(Text extracted from each page)
▶
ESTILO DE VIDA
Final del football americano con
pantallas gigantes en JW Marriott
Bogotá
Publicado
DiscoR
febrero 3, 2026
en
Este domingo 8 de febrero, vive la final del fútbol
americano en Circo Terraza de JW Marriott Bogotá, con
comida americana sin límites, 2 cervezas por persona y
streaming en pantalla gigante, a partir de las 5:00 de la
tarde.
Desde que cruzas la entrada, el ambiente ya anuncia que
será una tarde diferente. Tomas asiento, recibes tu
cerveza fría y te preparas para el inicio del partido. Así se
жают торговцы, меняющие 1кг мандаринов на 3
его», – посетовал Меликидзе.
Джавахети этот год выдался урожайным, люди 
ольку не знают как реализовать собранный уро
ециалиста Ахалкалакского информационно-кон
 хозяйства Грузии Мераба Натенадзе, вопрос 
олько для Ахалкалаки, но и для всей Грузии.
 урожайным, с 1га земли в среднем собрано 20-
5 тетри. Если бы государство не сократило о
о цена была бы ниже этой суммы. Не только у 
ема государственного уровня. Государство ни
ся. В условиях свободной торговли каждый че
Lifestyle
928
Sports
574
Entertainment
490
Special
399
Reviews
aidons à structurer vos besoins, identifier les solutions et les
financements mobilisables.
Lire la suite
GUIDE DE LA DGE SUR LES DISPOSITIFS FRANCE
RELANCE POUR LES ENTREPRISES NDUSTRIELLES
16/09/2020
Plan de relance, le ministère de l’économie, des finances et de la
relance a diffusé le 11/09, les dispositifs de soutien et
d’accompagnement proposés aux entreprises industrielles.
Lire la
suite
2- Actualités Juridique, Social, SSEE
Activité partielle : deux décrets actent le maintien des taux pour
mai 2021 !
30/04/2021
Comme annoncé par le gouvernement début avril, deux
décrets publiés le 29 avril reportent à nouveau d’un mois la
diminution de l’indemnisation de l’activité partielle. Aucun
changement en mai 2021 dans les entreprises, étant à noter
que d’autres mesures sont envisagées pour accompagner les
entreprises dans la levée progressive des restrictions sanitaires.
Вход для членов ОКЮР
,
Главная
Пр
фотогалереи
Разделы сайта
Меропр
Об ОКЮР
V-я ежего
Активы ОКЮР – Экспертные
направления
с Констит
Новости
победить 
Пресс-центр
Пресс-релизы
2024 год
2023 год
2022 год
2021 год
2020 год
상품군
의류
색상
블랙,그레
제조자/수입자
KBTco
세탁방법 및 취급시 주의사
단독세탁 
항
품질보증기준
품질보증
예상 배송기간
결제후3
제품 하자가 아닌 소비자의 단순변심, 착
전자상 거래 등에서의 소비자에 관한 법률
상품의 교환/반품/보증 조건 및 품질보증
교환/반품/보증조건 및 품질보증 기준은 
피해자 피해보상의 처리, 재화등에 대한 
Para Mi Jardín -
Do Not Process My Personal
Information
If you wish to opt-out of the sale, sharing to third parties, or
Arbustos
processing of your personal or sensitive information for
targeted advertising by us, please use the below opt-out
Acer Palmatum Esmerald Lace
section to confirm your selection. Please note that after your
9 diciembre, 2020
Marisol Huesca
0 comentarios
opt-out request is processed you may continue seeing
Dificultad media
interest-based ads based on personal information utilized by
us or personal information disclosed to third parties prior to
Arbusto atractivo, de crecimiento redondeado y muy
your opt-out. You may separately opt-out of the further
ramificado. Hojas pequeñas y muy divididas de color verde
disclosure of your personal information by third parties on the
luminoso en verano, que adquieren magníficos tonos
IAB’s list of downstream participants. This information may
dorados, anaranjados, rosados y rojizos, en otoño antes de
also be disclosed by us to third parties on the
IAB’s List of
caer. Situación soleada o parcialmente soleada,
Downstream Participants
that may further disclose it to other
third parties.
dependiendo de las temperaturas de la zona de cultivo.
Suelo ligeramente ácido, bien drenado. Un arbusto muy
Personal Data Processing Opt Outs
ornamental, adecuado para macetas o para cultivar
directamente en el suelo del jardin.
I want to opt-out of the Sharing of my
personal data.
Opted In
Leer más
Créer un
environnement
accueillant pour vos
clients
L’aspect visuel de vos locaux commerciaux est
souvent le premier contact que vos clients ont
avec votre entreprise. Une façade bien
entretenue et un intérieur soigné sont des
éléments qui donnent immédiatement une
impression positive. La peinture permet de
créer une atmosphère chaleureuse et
◀
Work required
Output every line of text extracted in the data above, character for character.

Solution to this problem
ESTILO DE VIDA
Final del football americano con
pantallas gigantes en JW Marriott
Bogotá
Publicado
DiscoR
febrero 3, 2026
en
Este domingo 8 de febrero, vive la final del fútbol
americano en Circo Terraza de JW Marriott Bogotá, con
comida americana sin límites, 2 cervezas por persona y
streaming en pantalla gigante, a partir de las 5:00 de la
tarde.
Desde que cruzas la entrada, el ambiente ya anuncia que
será una tarde diferente. Tomas asiento, recibes tu
cerveza fría y te preparas para el inicio del partido. Así se
жают торговцы, меняющие 1кг мандаринов на 3
его», – посетовал Меликидзе.
Джавахети этот год выдался урожайным, люди 
ольку не знают как реализовать собранный уро
ециалиста Ахалкалакского информационно-кон
 хозяйства Грузии Мераба Натенадзе, вопрос 
олько для Ахалкалаки, но и для всей Грузии.
 урожайным, с 1га земли в среднем собрано 20-
5 тетри. Если бы государство не сократило о
о цена была бы ниже этой суммы. Не только у 
ема государственного уровня. Государство ни
ся. В условиях свободной торговли каждый че
Lifestyle
928
Sports
574
Entertainment
490
Special
399
Reviews
aidons à structurer vos besoins, identifier les solutions et les
financements mobilisables.
Lire la suite
GUIDE DE LA DGE SUR LES DISPOSITIFS FRANCE
RELANCE POUR LES ENTREPRISES NDUSTRIELLES
16/09/2020
Plan de relance, le ministère de l’économie, des finances et de la
relance a diffusé le 11/09, les dispositifs de soutien et
d’accompagnement proposés aux entreprises industrielles.
Lire la
suite
2- Actualités Juridique, Social, SSEE
Activité partielle : deux décrets actent le maintien des taux pour
mai 2021 !
30/04/2021
Comme annoncé par le gouvernement début avril, deux
décrets publiés le 29 avril reportent à nouveau d’un mois la
diminution de l’indemnisation de l’activité partielle. Aucun
changement en mai 2021 dans les entreprises, étant à noter
que d’autres mesures sont envisagées pour accompagner les
entreprises dans la levée progressive des restrictions sanitaires.
Вход для членов ОКЮР
,
Главная
Пр
фотогалереи
Разделы сайта
Меропр
Об ОКЮР
V-я ежего
Активы ОКЮР – Экспертные
направления
с Констит
Новости
победить 
Пресс-центр
Пресс-релизы
2024 год
2023 год
2022 год
2021 год
2020 год
상품군
의류
색상
블랙,그레
제조자/수입자
KBTco
세탁방법 및 취급시 주의사
단독세탁 
항
품질보증기준
품질보증
예상 배송기간
결제후3
제품 하자가 아닌 소비자의 단순변심, 착
전자상 거래 등에서의 소비자에 관한 법률
상품의 교환/반품/보증 조건 및 품질보증
교환/반품/보증조건 및 품질보증 기준은 
피해자 피해보상의 처리, 재화등에 대한 
Para Mi Jardín -
Do Not Process My Personal
Information
If you wish to opt-out of the sale, sharing to third parties, or
Arbustos
processing of your personal or sensitive information for
targeted advertising by us, please use the below opt-out
Acer Palmatum Esmerald Lace
section to confirm your selection. Please note that after your
9 diciembre, 2020
Marisol Huesca
0 comentarios
opt-out request is processed you may continue seeing
Dificultad media
interest-based ads based on personal information utilized by
us or personal information disclosed to third parties prior to
Arbusto atractivo, de crecimiento redondeado y muy
your opt-out. You may separately opt-out of the further
ramificado. Hojas pequeñas y muy divididas de color verde
disclosure of your personal information by third parties on the
luminoso en verano, que adquieren magníficos tonos
IAB’s list of downstream participants. This information may
dorados, anaranjados, rosados y rojizos, en otoño antes de
also be disclosed by us to third parties on the
IAB’s List of
caer. Situación soleada o parcialmente soleada,
Downstream Participants
that may further disclose it to other
third parties.
dependiendo de las temperaturas de la zona de cultivo.
Suelo ligeramente ácido, bien drenado. Un arbusto muy
Personal Data Processing Opt Outs
ornamental, adecuado para macetas o para cultivar
directamente en el suelo del jardin.
I want to opt-out of the Sharing of my
personal data.
Opted In
Leer más
Créer un
environnement
accueillant pour vos
clients
L’aspect visuel de vos locaux commerciaux est
souvent le premier contact que vos clients ont
avec votre entreprise. Une façade bien
entretenue et un intérieur soigné sont des
éléments qui donnent immédiatement une
impression positive. La peinture permet de
créer une atmosphère chaleureuse et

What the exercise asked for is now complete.